There are, I'm sure a lot of folk out here who, like me are increasingly sceptical of adverts and reviews. And in the present financial climate we are desperate for reviews we can believe in.

Remember the reason we follow your blog is ‘cause we trust you.

Zen said...

I agree with Andrew, take the stuff and write an honest review. If they do not want or can not handle honestly, they will not give up any more, garden is weeded and problem is done.

BTW I thought you were off-line?!

Brendan Gill said...

Tiller man i am sorry "ask a terminal" was supposed to read ask a supplier..

I have too much work on my mind..

Anonymous said...

All this sounds more complicated than necessary. To expand on earlier answers - Please keep reviewing both good stuff and trivia. I suggest you accept all goodies and review them if you feel moved too. If you write an honest opinion that you feel is negative, clearly you won't want the cr*p you have reviewed and invite the supplier to arrange collection. If you right a positive review keep the item and consider the supplier well recompensed for his efforts.

Finally id offered a Swan 55, which you hate - please write a positive review and let me know where I can collect the now unwanted boat!

AKA Poesje

Anonymous said...

Ethics: a set of moral principals

It is only a dilemma if you feel that the set of moral principals by which you guide your life will be violated.

Your writing and views speak of someone who has a high regard for honesty and integrity.

Will your integrity or honesty be impinged by reviewing a product that was given to you for free? Only the Tillerman can answer that question.

JP said...

Interesting question.

Never had to battle with that one, but my instinct is to say no if you think it will in anyway restrict you from saying what you think about it.

Yes it is your blog and you can do anything you like with it, and we do trust you to say what you think, but it might be easier if there is no obligation.

Carol Anne and O'Docker's views from inside the MSM are good pointers as to what *should* be best practice.

On the other hand if Swan or Oyster offered me a new yacht if only I'd review it my conscience would probably take a couple of days holiday ;)

Luckily no danger of that!

merrifie said...

I agree with Litoralis.

PeconicPuffin said...

The highest standard of review is probably set by Consumer Reports, who not only accept freebies, they acquire their test samples via retail so manufacturers can't provide a tuned up item.

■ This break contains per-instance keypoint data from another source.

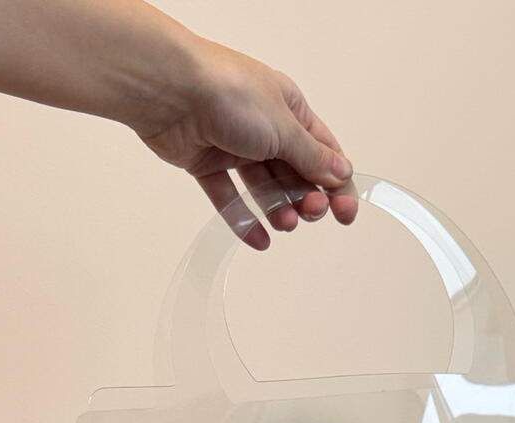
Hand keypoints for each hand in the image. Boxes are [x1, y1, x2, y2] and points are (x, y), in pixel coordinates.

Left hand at [137, 37, 356, 249]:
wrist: (169, 90)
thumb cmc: (230, 94)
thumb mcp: (284, 127)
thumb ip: (312, 156)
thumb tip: (341, 173)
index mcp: (290, 109)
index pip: (323, 153)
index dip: (337, 184)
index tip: (345, 213)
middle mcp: (264, 127)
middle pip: (295, 173)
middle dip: (307, 198)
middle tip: (310, 212)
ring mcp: (234, 146)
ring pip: (264, 188)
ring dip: (279, 209)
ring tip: (284, 224)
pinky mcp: (206, 163)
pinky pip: (230, 197)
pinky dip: (244, 219)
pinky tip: (260, 240)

But this is a blog, of course.

If you can ruthlessly tell the truth, then reviewing gear is fine. Pros blow it all the time (the guy who does consumer electronics reviews for the Wall Street Journal has churned out some serious bozo work.)

Anonymous said...

I would simply like to know whether the author of a product review bought the product or it was given to him for free. Because a lot of stuff, especially sailing gear, would surely be really neat to have but is just too darn expensive to bother (I surely would appreciate a complete Zhik outfit, even if it would make me look like a all-the-gear - no-idea dork but would I spend double the price? I would like to know, among other things, is it worth the asked price to You? That might be harder to answer if just arrives in mail and it's just a matter of 'gee, this is nice!'.